If you wanna test this query with PostgreSQL, give me some info on your distribution and number of entries etc and I'd be happy to build a test data set (or download one from you if that's ok) and test it on a postgresql db.
Thats a very kind offer - thanks. I'm not sure that I can give you a copy of the data as the tracking data is commercially sensitive and the ip/geographical localisation table is under licence, however there is a table of 196,000 ip addresses, each with their INT(10) equivalent that I was looking up against a table containing 88,000 ip/location rows, though I was limiting the recordset to 800 for the report that caused all the problems.
MySQL vs PostgeSQL is a very valid decision for us at this stage, though, as these problems have been encountered during the development of a prototype system that we want to release as a commercial product.

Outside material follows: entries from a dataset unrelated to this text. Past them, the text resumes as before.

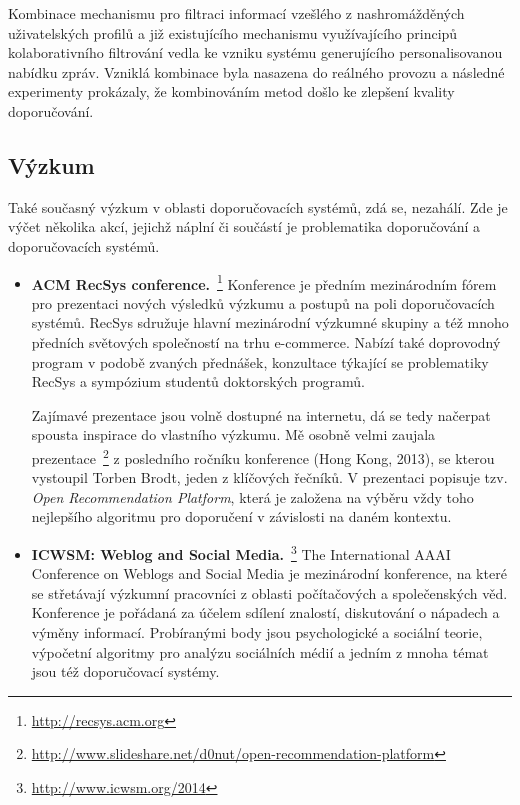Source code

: \documentclass[thesis=M,czech]{FITthesis}[2014/05/07]
\begin{document}
Kombinace mechanismu pro filtraci informací vzešlého z nashromážděných uživatelských profilů a již existujícího mechanismu využívajícího principů kolaborativního filtrování vedla ke vzniku systému generujícího personalisovanou nabídku zpráv. Vzniklá kombinace byla nasazena do reálného provozu a následné experimenty prokázaly, že kombinováním metod došlo ke zlepšení kvality doporučování.

\subsection{Výzkum}

Také současný výzkum v oblasti doporučovacích systémů, zdá se, nezahálí. Zde je výčet několika akcí, jejichž náplní či součástí je problematika doporučování a doporučovacích systémů.

\begin{itemize}
  \item \textbf{ACM RecSys conference.}~\footnote{\url{http://recsys.acm.org}} Konference je předním mezinárodním fórem pro prezentaci nových výsledků výzkumu a postupů na poli doporučovacích systémů. RecSys sdružuje hlavní mezinárodní výzkumné skupiny a též mnoho předních světových společností na trhu e-commerce. Nabízí také doprovodný program v podobě zvaných přednášek, konzultace týkající se problematiky RecSys a sympózium studentů doktorských programů. 
  
  Zajímavé prezentace jsou volně dostupné na internetu, dá se tedy načerpat spousta inspirace do vlastního výzkumu. Mě osobně velmi zaujala prezentace~\footnote{\url{http://www.slideshare.net/d0nut/open-recommendation-platform}} z posledního ročníku konference (Hong Kong, 2013), se kterou vystoupil Torben Brodt, jeden z klíčových řečníků. V prezentaci popisuje tzv. \emph{Open Recommendation Platform}, která je založena na výběru vždy toho nejlepšího algoritmu pro doporučení v závislosti na daném kontextu. 
  
  \item \textbf{ICWSM: Weblog and Social Media.}~\footnote{\url{http://www.icwsm.org/2014}} The International AAAI Conference on Weblogs and Social Media je mezinárodní konference, na které se střetávají výzkumní pracovníci z oblasti počítačových a společenských věd. Konference je pořádaná za účelem sdílení znalostí, diskutování o nápadech a výměny informací. Probíranými body jsou psychologické a sociální teorie, výpočetní algoritmy pro analýzu sociálních médií a jedním z mnoha témat jsou též doporučovací systémy.
\end{itemize}
\end{document}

We intend to release the product as a hosted, rather than distributed application, and hence have to consider server sizing, choice of database and the overall feasibility of the project from a database size and handling point of view.
There could potentially be 10,000 web sites to log, with each web site generating 10,000 log entries, though this is an end goal that would take time to achieve.
So decisions about running a single table with potentially 100 Million entries or splitting the data into many databases have to me made, and server sizing and infrastructure design have to be taken into account.
I've no experience with postgreSQL, so I'd be interested in your views about which would be more suitable for database applications of this size. We don't want to use Oracle as it would be too expensive.
The entry logging is actually easy and not load intensive - a simple lookup against the location table (now we are doing it that way, after these issues) and then an insert query, however the reporting could be more challenging as we will need joined queries against large data sets.